Java interface synthetic method generation while narrowing return type

Roman Lebedev :

I have 2 interfaces, and 2 return types.

interface interfaceA {
   Publisher<String> doSomething();
}

interface interfaceB extends interfaceA {
   Flow<String> doSomething();
}

interface Publisher<T>{}
class Flow<T> implements Publisher<T>{}

So at runtime, I can see 2 methods of interfaceB.class.getMethods()

  1. public default my.package.Publisher my.package.interfaceB.doSomething()

  2. public abstract my.package.Flow my.package.interfaceB.doSomething()

Regarding the first one, it is Synthetic. (method.getModifiers() & 0x00001000 > 0) == true

Does java autogenerate this synthetic methods?

How does it work in general?

Johannes Kuhn :

What you see here is called a bridge method.

To understand why this is needed, we have to look at how the JVM determines if two methods are different:

  • Every method has a name. Different name -> different method.
  • Every method has a descriptor.
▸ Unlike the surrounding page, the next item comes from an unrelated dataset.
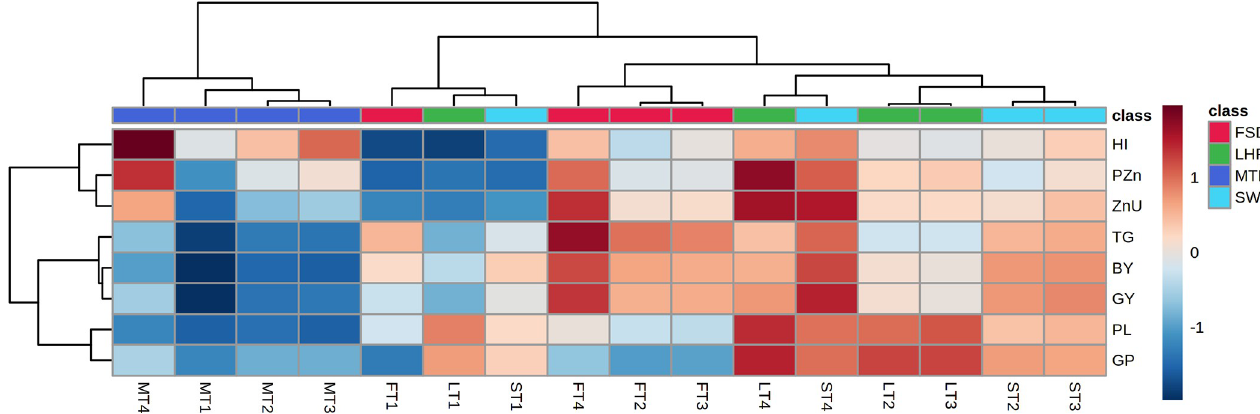
Fig 5. Heatmap showing comparison of treatments among various experimental locations for rice. M = Multan; F = Faisalabad; S = Sahiwal; L = Lahore; BAZU = Bioactive Zn coated urea (42% N; 1% Zn); T 1 (Urea 46% N @ 185 kg ha -1 + zero Zn), T 2 (Urea 46% N @ 185 kg ha -1 + ZnSO 4 33% Zn @ 15 kg ha -1 ), T 3 (BAZU 42% N @ 100 kg ha -1 + Urea 46% N @ 62 kg ha -1 + 1% bioactive Zn @ 1.00 kg ha -1 ), T 4 (BAZU 42% N @ 125 kg ha -1 + Urea 46% N @ 62 kg ha -1 + 1% bioactive Zn @ 1.25 kg ha -1 )HI = Harvest index; PZn = paddy Zn concentration; ZnU = Zn uptake by paddy; TG = thousand paddy weight; BY = biomass yield; GY = paddy yield; PL = panicle length; GP = number of grains per panicle.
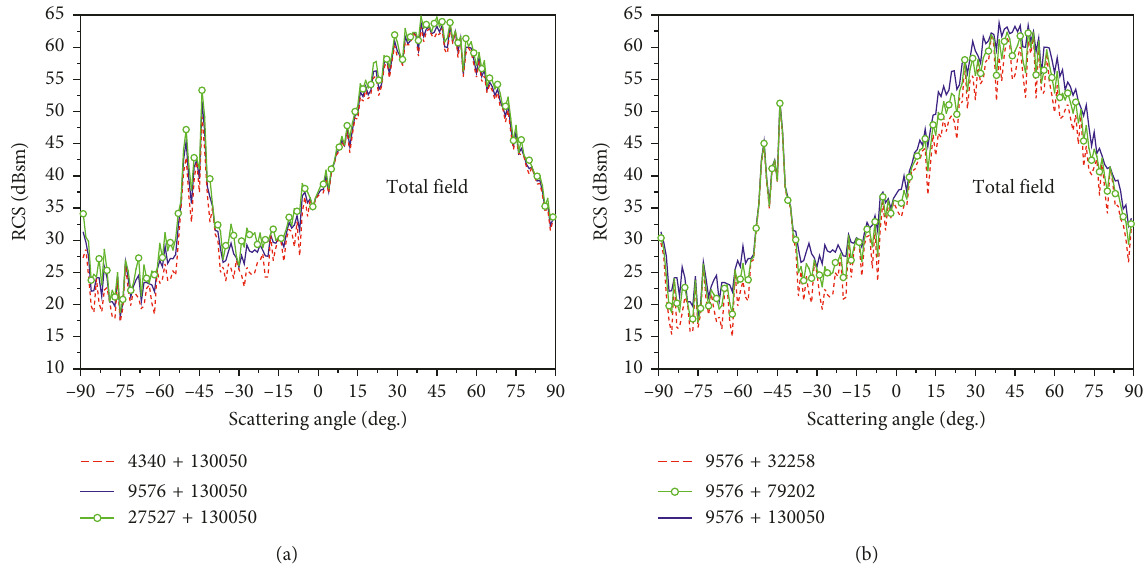
Figure 9: The RCS of total field from the ship and sea surface. (a) With different number of patches on the ship. (b) With different number of patches on sea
Different descriptor-> different method.

The descriptor contains all arguments and the return type (with generics, it's erasure).

From the JVM perspective Flow doSomething() is a different method than Publisher doSomething(), so when it is asked to do a invokeinterface call to Publisher doSomething() it won't call Flow doSomething().

This can happen if the target at the callsite is of type interfaceA:

intefaceA foo = ...;
foo.doSomething();

But from the language perspective, both methods are the same, and one overrides the other.

To restore this relationship, javac adds a bridge method with the original method type that just calls the overloaded method.